Stephanie Kwolek | |
---|---|
Born | Stephanie Louise Kwolek July 31, 1923 New Kensington, Pennsylvania, United States |
Died | June 18, 2014 Wilmington, Delaware United States |
(aged 90)
Residence | Wilmington, Delaware |
Nationality | American |
Fields | Organic chemistry |
Institutions | DuPont |
Alma mater | Carnegie Mellon University |
Known for | Kevlar |
Notable awards | DuPont company's Lavoisier Medal (1995) National Medal of Technology Perkin Medal (1997) Howard N. Potts Medal |
Stephanie Kwolek, "I don't think there's anything like saving someone's life to bring you satisfaction and happiness", "Women in Chemistry", Chemical Heritage Foundation |
Stephanie Louise Kwolek (July 31, 1923 – June 18, 2014) was an American chemist, whose career at the DuPont company spanned over forty years. She is best known for inventing the first of a family of synthetic fibers of exceptional strength and stiffness: poly-paraphenylene terephthalamide—better known as Kevlar. For her discovery, Kwolek was awarded the DuPont company's Lavoisier Medal for outstanding technical achievement. As of February 2015, she was the only female employee to have received that honor. In 1995 she became the fourth woman to be added to the National Inventors Hall of Fame. Kwolek won numerous awards for her work in polymer chemistry, including the National Medal of Technology, the IRI Achievement Award and the Perkin Medal.
Kwolek was born to Polish immigrant parents in the Pittsburgh suburb of New Kensington, Pennsylvania, in 1923. Her father, John Kwolek (Polish: Jan Chwałek), died when she was ten years old. He was a naturalist by avocation, and Kwolek spent hours with him, as a child, exploring the natural world. She attributed her interest in science to him and an interest in fashion to her mother, Nellie (Zajdel) Kwolek.
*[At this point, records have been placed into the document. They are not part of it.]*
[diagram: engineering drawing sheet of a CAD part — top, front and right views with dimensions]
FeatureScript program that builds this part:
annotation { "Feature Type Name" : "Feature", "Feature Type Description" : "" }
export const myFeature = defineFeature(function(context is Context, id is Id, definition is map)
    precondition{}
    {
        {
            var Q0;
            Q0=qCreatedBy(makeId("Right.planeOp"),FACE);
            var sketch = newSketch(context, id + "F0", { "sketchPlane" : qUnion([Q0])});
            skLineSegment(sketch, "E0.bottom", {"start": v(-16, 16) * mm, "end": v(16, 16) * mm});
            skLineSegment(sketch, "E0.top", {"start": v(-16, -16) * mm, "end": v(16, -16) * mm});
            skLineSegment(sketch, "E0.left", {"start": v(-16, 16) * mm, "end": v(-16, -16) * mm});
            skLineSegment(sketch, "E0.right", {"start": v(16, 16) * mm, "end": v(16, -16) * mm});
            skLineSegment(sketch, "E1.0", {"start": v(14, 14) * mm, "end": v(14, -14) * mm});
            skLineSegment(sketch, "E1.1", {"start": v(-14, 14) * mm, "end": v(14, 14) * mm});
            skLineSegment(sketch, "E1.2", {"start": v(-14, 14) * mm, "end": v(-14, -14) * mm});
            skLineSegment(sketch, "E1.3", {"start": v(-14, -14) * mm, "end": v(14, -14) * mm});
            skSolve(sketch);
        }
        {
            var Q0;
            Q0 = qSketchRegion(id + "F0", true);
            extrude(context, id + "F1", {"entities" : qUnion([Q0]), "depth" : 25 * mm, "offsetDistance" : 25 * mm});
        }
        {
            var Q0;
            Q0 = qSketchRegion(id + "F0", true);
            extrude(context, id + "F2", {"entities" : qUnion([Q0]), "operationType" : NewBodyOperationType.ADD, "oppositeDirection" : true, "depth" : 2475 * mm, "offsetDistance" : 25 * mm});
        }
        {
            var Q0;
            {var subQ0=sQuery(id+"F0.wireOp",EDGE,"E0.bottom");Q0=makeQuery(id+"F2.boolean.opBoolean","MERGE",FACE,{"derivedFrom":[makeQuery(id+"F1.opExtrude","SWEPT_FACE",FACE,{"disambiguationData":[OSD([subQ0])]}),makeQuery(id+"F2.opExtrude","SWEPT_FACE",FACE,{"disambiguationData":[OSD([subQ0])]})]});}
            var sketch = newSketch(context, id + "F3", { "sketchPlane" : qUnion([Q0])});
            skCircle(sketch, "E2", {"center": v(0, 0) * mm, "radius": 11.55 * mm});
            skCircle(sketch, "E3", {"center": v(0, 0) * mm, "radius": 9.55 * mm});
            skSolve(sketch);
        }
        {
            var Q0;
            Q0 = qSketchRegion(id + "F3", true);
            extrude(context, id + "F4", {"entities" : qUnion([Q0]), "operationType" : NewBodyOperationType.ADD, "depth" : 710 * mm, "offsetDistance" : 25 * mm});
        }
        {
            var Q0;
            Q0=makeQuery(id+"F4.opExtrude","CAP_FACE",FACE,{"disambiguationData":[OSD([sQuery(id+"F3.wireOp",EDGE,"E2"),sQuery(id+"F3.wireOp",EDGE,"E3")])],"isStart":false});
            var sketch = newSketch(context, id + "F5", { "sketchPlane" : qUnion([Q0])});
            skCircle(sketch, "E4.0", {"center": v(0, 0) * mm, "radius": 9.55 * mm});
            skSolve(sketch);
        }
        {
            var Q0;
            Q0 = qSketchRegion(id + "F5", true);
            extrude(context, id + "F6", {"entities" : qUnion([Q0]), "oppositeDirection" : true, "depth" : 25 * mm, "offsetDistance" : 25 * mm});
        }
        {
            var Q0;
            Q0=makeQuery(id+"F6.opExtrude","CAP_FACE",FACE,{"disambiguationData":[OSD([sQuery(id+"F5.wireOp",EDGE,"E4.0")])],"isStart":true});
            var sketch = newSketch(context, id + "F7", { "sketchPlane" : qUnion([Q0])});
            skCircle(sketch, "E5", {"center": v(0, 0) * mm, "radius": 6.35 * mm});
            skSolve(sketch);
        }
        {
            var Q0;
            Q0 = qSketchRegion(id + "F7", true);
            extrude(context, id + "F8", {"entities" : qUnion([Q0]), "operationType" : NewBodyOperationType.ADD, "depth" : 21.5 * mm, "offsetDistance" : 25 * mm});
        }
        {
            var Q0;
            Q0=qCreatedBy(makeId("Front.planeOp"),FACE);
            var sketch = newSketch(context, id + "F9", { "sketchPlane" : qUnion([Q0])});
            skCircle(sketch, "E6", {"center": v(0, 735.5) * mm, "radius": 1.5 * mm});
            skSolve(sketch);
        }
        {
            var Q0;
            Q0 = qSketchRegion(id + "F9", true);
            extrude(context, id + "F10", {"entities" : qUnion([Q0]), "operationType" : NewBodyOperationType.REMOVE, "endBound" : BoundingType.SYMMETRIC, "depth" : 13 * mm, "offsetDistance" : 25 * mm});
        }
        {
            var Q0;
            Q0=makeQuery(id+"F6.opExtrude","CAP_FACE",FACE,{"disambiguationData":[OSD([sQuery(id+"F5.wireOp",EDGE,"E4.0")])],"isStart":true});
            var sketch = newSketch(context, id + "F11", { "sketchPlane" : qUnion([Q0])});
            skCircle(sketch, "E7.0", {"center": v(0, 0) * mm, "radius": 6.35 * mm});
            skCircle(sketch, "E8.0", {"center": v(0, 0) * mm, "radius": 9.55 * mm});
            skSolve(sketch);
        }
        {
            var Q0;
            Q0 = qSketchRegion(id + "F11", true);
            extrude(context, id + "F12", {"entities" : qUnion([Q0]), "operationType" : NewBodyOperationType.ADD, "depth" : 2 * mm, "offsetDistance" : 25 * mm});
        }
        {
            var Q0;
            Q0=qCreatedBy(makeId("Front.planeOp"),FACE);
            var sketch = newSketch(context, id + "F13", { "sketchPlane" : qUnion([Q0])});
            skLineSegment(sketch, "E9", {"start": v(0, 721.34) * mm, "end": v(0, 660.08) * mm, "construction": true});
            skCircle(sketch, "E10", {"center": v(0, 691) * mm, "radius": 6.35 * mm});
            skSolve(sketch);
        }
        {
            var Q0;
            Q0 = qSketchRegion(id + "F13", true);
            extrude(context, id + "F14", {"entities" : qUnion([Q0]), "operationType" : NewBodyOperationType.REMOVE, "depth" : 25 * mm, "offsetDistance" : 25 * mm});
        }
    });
In 1946, Kwolek earned a Bachelor of Science degree with a major in chemistry from Margaret Morrison Carnegie College of Carnegie Mellon University. She had planned to become a doctor and hoped she could earn enough money from a temporary job in a chemistry-related field to attend medical school.
In 1946, Hale Charch, a future mentor to Kwolek, offered her a position at DuPont's Buffalo, New York, facility. Charch had initially told Kwolek that he would contact her within two weeks, but after Kwolek said she had to answer another job offer and insisted on a faster reply, Charch immediately offered her the position. She reportedly got her job because of the amount of men that were overseas at the time for World War II. She only kept her job after the war because of her extensive research on polymers. While Kwolek initially only intended to work for DuPont temporarily, she found the work interesting and decided to stay rather than pursuing a medical career, moving to Wilmington, Delaware, in 1950 to continue to work for DuPont. After about nine years with the company, she created Kevlar. In 1959, she won the first of many awards, a publication award from the American Chemical Society (ACS). The paper, The Nylon Rope Trick, demonstrated a way of producing nylon in a beaker at room temperature. It is still the basis of a common classroom experiment.